For those drama lovers among you, fear not. You thought Ulysses was just a novel? In the great tradition of something for everyone literature, or, the smorgasborg that is Ulysses, we have, (two-thirds of the way through the novel, just as you thought you were through with the tricky bit, ie. Oxen of the Sun), a play!
And not just any play, a DREAM PLAY. For those, like me, who needed to refresh your university knowledge of Dream Plays, think Strindberg. Any Joyce fan worth their salt knows that Joyce had a hero-worship going for Ibsen. But less commonly know is the influence of Strindberg.
Really, Strindberg is less commonly known altogether. I discovered this on a recent visit to Stockholm when I spent an hour at the Strindberg Museum, where I startled a very polite and helpful young staff-member/volunteer (who can say if the place makes enough to pay someone, though one would suspect the impressive State of Sweden might just support the museum regardless of whether they get any visitors, ever), by coming to visit the museum.
I can understand how the ABBA Museum would be more popular, but still I’m betting the Ibsen Museum over in Oslo is getting more attention. Everyone knows A Doll’s House, but name one Strindberg play?
That’s just it. After Miss Julie, there’s A Dream Play. While I’m not a Nordic drama scholar, or any kind of scholar, I can say from the enthusiastic lay-person’s point of view that A Dream Play dramatizes the unconscious and also paved the way for expressionist and surrealist playwrights to come.
This seems exactly what Joyce is attempting in his play-within-a-novel. In my text this play takes up 134 pages. So, quick synopsis:
We find our two heroes in Night Town, the red light district. Bloom is separated from Stephen and finds a snack in a pork shop, after which, let the hallucinations begin! Bloom goes on public trial accused, among other things, of being a cuckold. This is the nightmare portion of the play. He then eventually finds Stephen at Bella Cohen’s brothel. Many hallucinations later, including images of Bloom briefly becoming a woman and the appearance of both Stephen’s dead mother and a lucky potato, the episode ends with Stephen being punched in the face by a British Army officer. The father-son relationship becomes complete as Bloom, caring for Stephen, sees him as an apparition of his dead son Rudy. How’s that for a six-sentence synopsis!
If it wasn’t clear before I’ll say it now — I did not enjoy Circe. I’m sure in many ways it is the most ambitious and experimental portion of Ulysses, and if we aren’t here for experimentation than what are we doing here? Still, perhaps it came too late in the novel for me to have patience with it. Maybe the whole exploration of Bloom’s virility was lost on me when he “became” a woman and this was a degradation. (I understand it was avant-garde for the male character to morph into a woman, but in the post-trump era we are living in I’m not so keen on indulging passages on the humiliations of “becoming” female. if we were reading the same passages of a character “becoming” black … well point taken and not trying to be PC-cop but just, Trump.)
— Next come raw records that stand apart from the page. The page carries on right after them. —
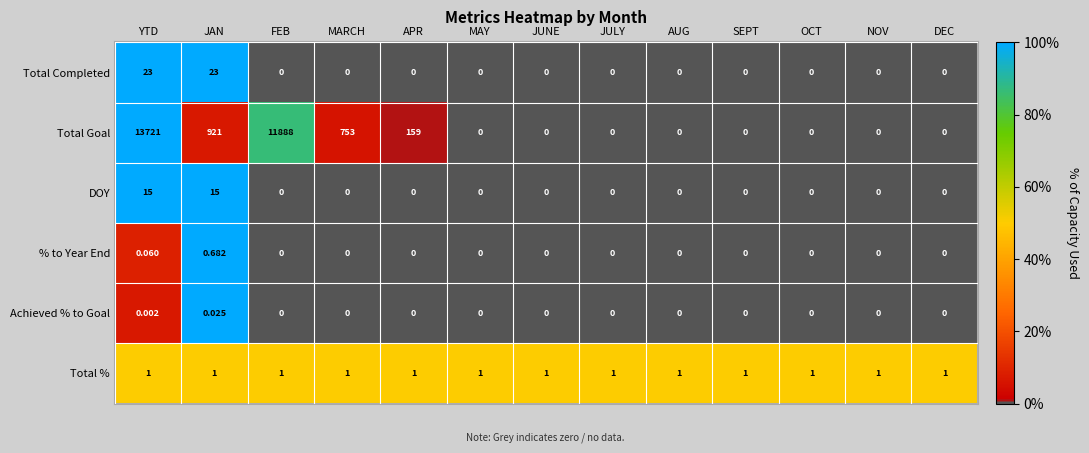

At which category does the chart reach its peak across all series?

YTD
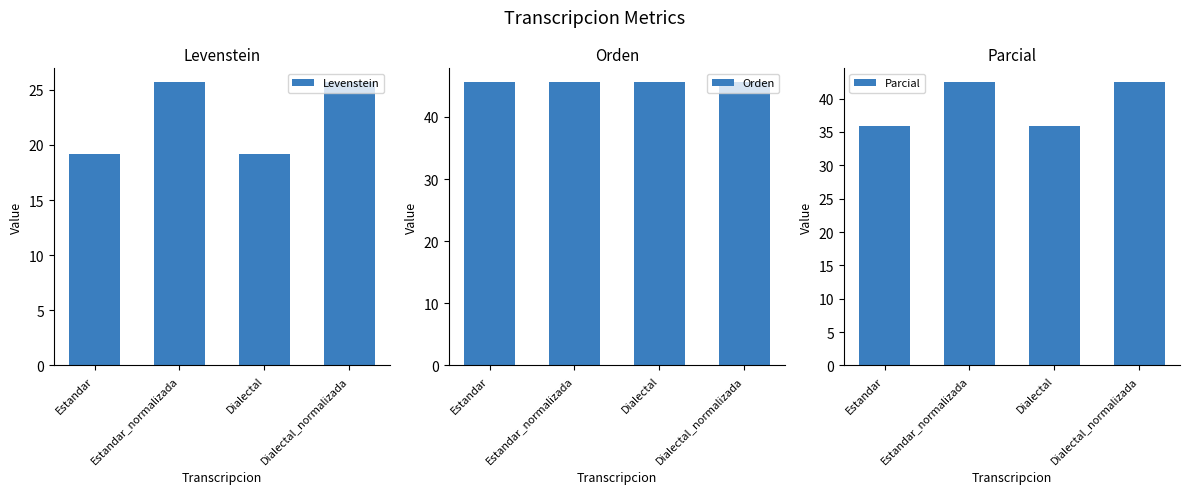

What is the sum of the Orden values at Dialectal and Estandar_normalizada?

91.1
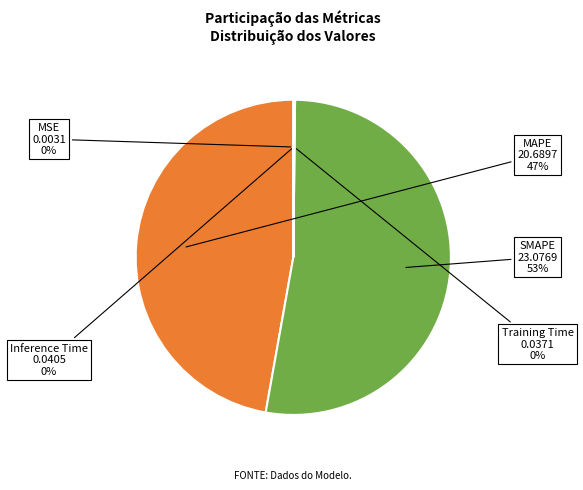

Is there a majority slice in this chart?

Yes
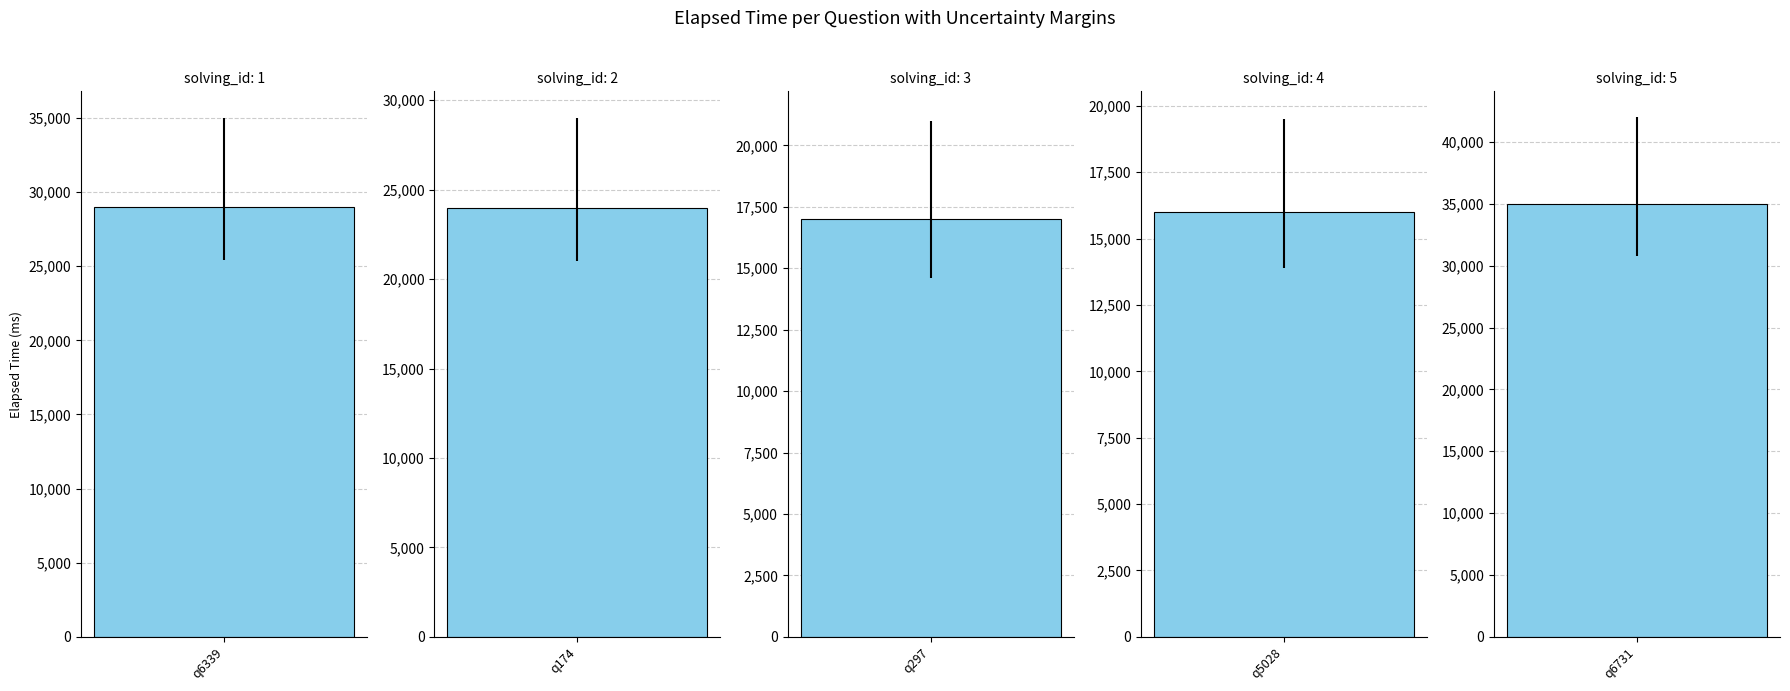

List the labels in order of value, largest first.

q6731, q6339, q174, q297, q5028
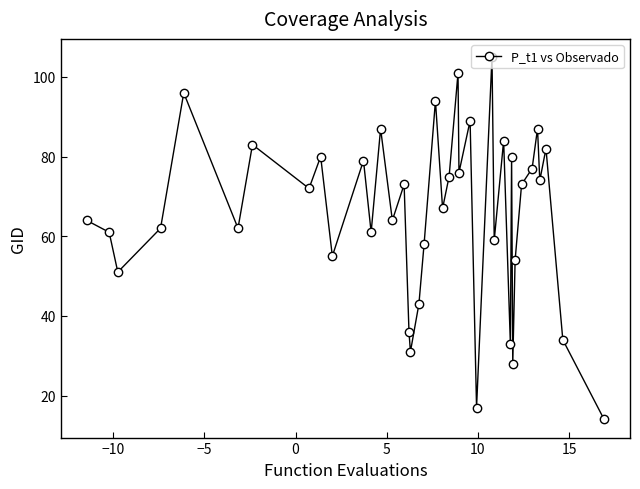

How many points are higher than both their immediate neighbors (excluding endpoints)?

14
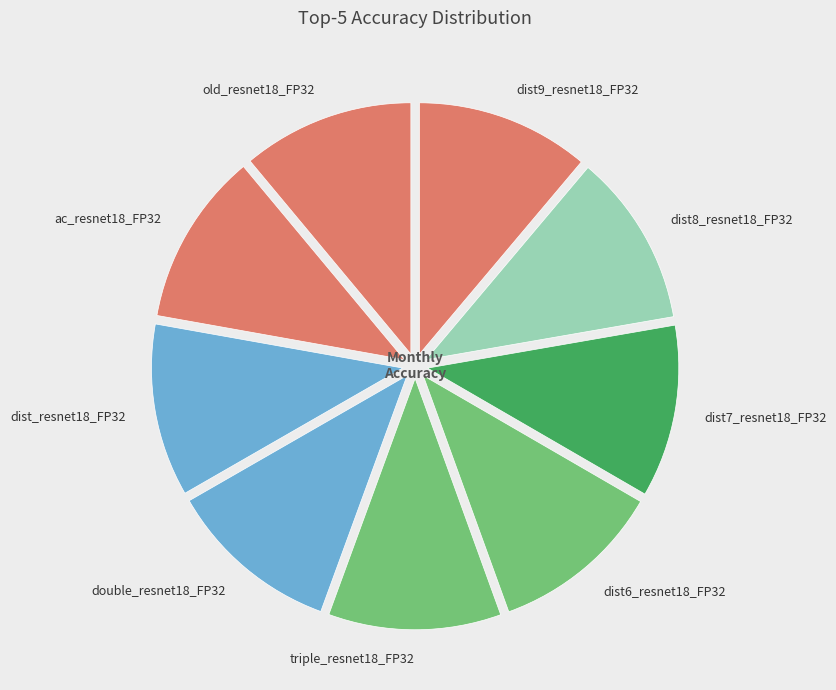

Does triple_resnet18_FP32 account for over 50% of the chart?

No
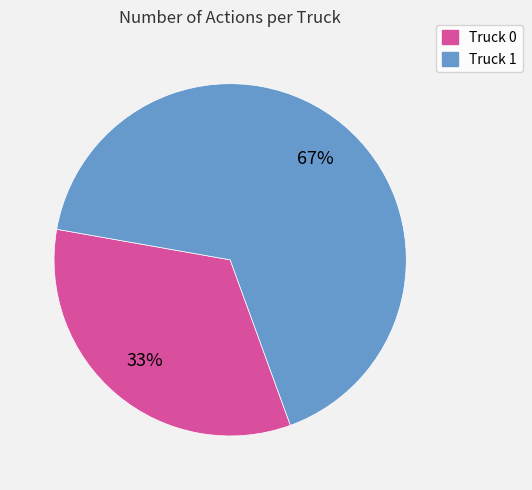

Which category has the biggest portion of the pie?

Truck 1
All that said, I can see the importance in a book focused on the inner monologue delving beneath the surface of thought into the subconscious. Also, as I dove into the whole thing further myself, I learned that this chapter was written following the censorship of earlier episodes — namely Nausicaa — and allowed Joyce a reaction to this as well as the current war for independence. As the ever-trusty Declan Kiberd explains: “Because the episode was completed during the final phase of the Anglo-Irish war, he also offers an attack on the Anglicisation of the Irish life, via the brothels, the soldiers who patronised them, and the English songs which they made current. Joyce joked that ‘Circe’ was the most realistic episode of Ulysses, but he was stretching realism to the limit, as one way of responding to charges of obscenity.”
Putting aside readability, there are other interesting aspects of the episode. The ability the dream-state allows for time to stand still in a novel organized around the clock is pretty facinating and also just practically why it is fun to read novels. In addition to Ibsen and Strindberg, Joyce was also obsessed (apparently) by Einstein’s newish theory of Relativity (1905), which is all explored in this episode.
So time is a perception which itself can slow down depending on the relation to the person observing it? Such was my experience with Circe.